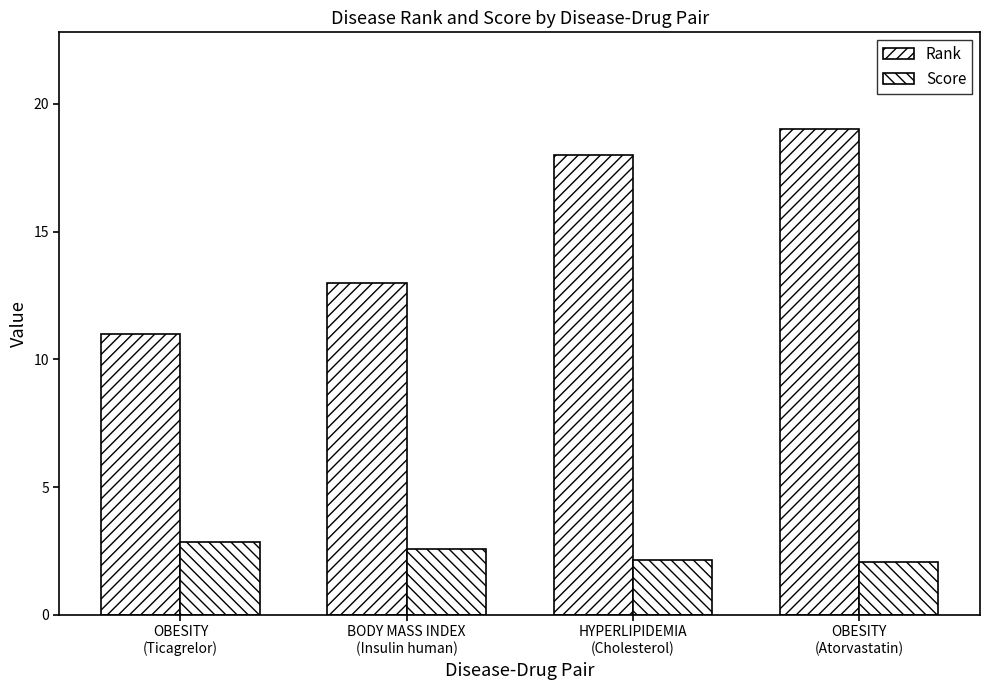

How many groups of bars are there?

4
==
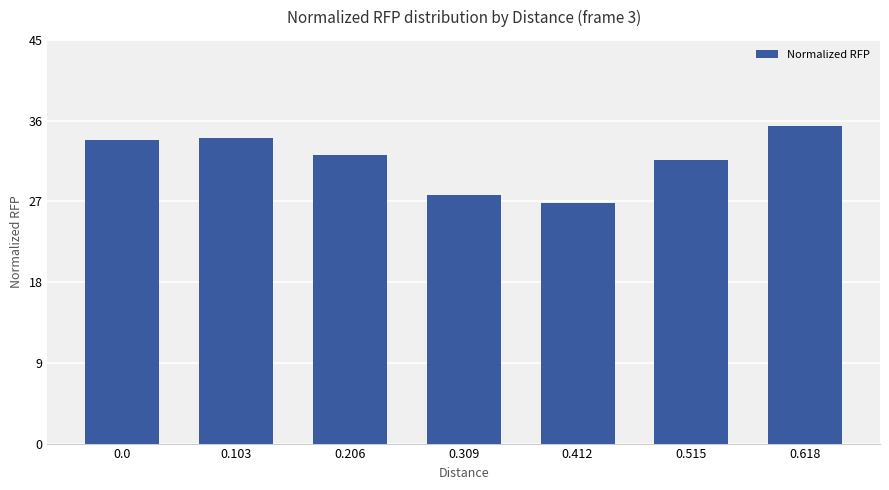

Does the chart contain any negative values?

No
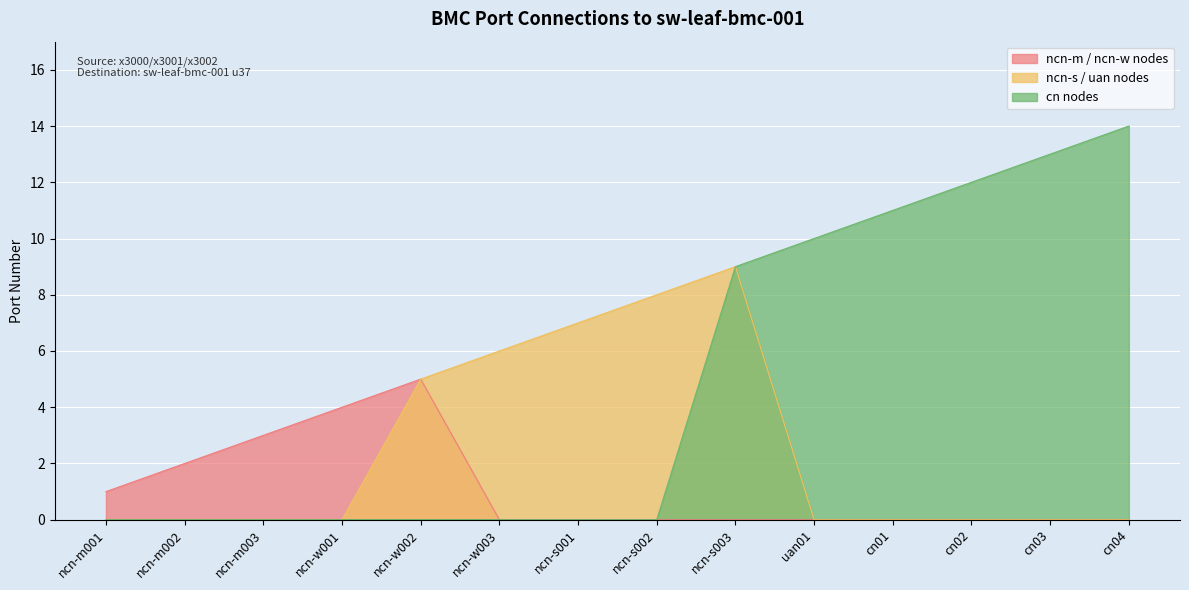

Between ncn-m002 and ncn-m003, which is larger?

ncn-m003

_INSTRUCTIONS TO FOLLOW_
From the lines above, copy out each one that contains the string "which". Treat uppercase and lowercase letters as different.

_RESPONSE_
Between ncn-m002 and ncn-m003, which is larger?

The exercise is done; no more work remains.